YOUR INSTRUCTIONS >>
Please present the data below as a numbered list, with the blank lines and the pictures left out.

INFORMATION GIVEN >>
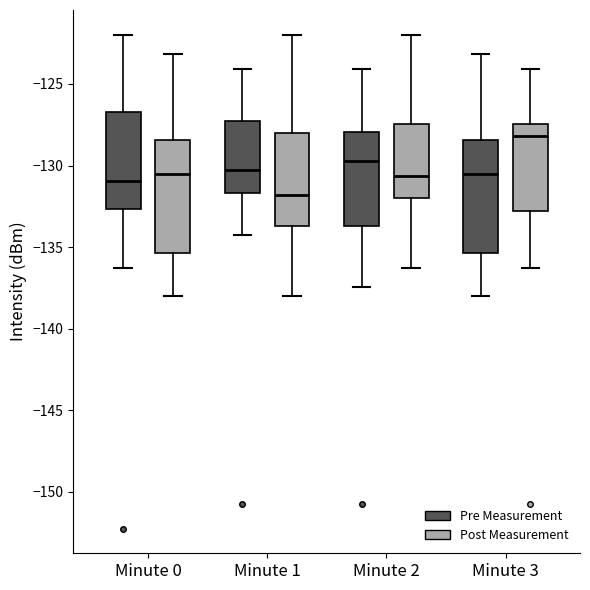

Which box has the highest median line?

Minute 3 (Post Measurement)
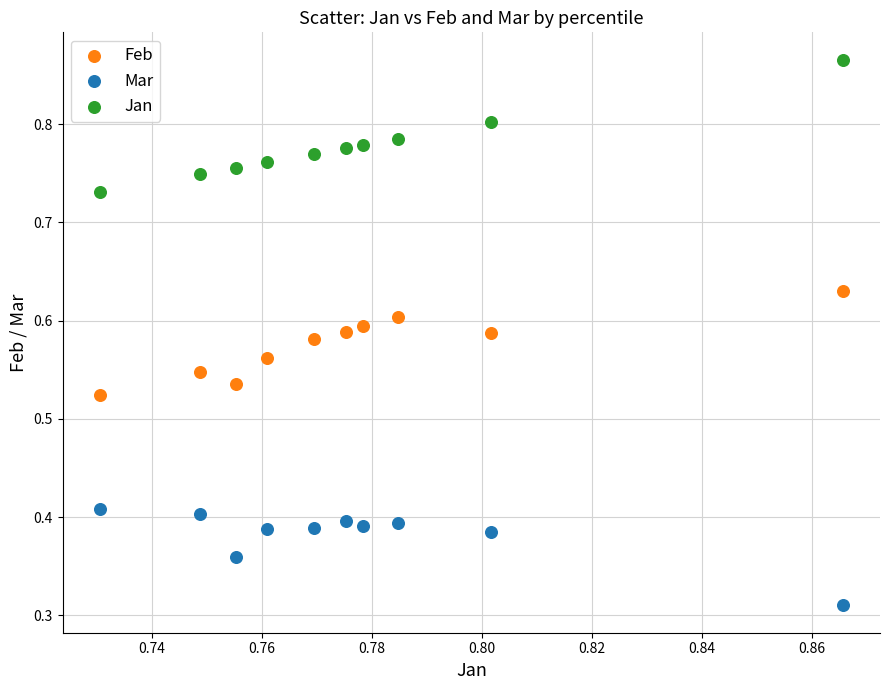

Which series contains the lowest Y value?

Mar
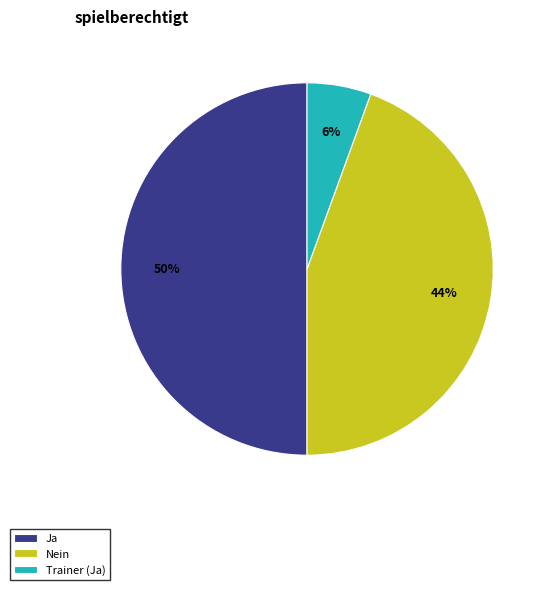

Rank the categories by value from lowest to highest.

Trainer (Ja), Nein, Ja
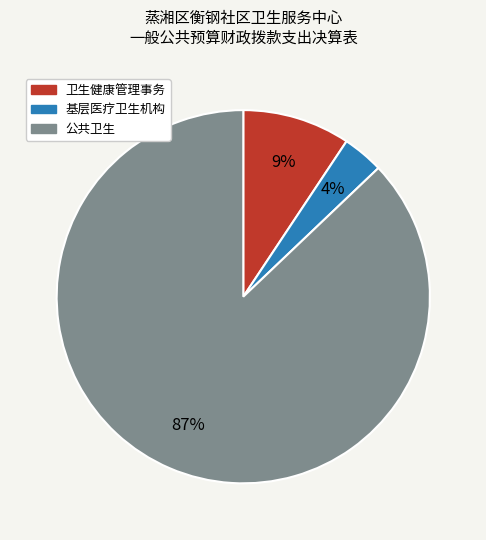

What percentage is the 公共卫生 slice, to the nearest percent?

87%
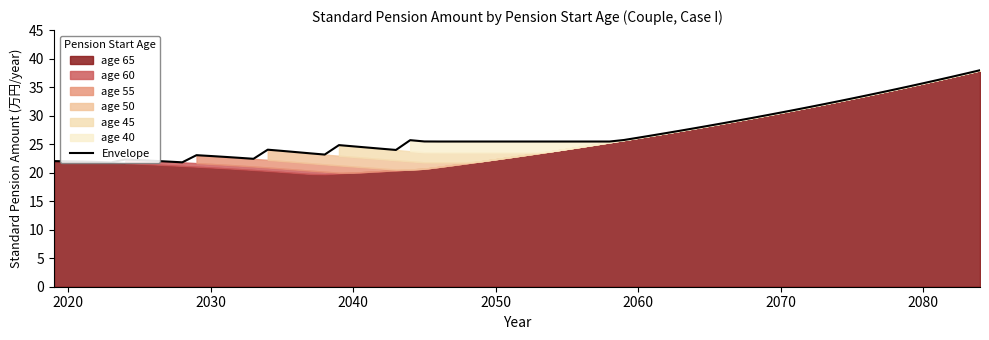

True or false: age55 has more than 1 points higher than both neighbors.

False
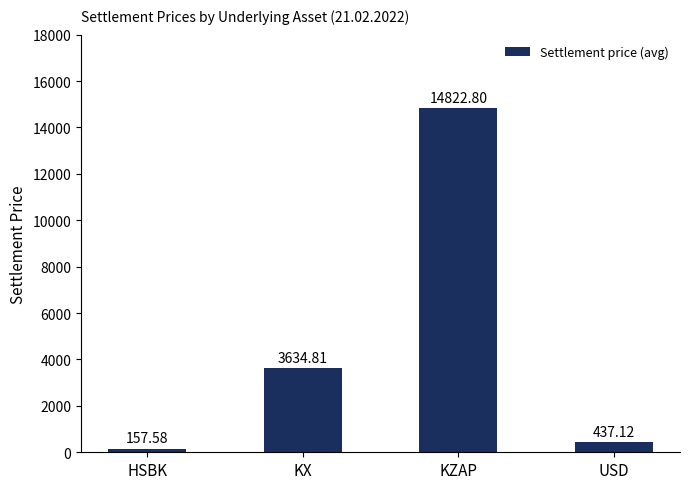

Approximately how many times larger is the value at KX compared to USD?

8.3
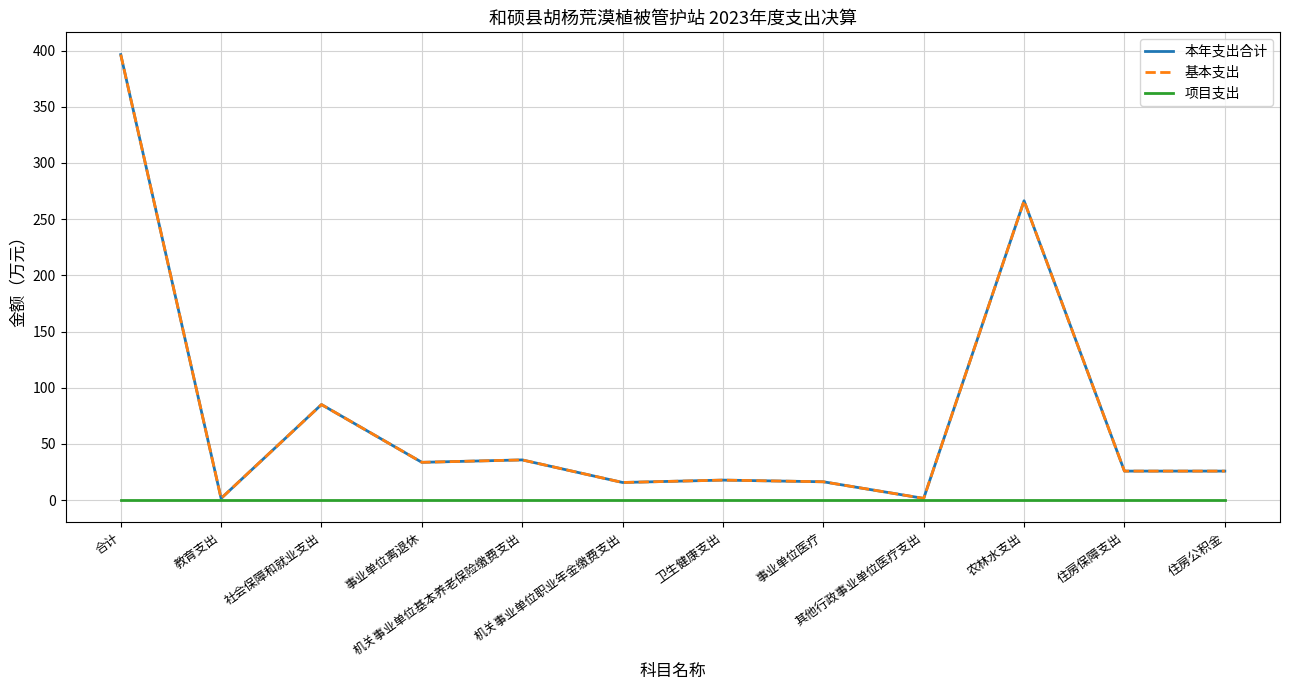

The 本年支出合计 series shows 141.3 at 社会保障和就业支出. True or false?

False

FINISHED TASK >>
1. Which box has the highest median line?
2. Minute 3 (Post Measurement)
3. Which series contains the lowest Y value?
4. Mar
5. Rank the categories by value from lowest to highest.
6. Trainer (Ja), Nein, Ja
7. What percentage is the 公共卫生 slice, to the nearest percent?
8. 87%
9. True or false: age55 has more than 1 points higher than both neighbors.
10. False
11. Approximately how many times larger is the value at KX compared to USD?
12. 8.3
13. The 本年支出合计 series shows 141.3 at 社会保障和就业支出. True or false?
14. False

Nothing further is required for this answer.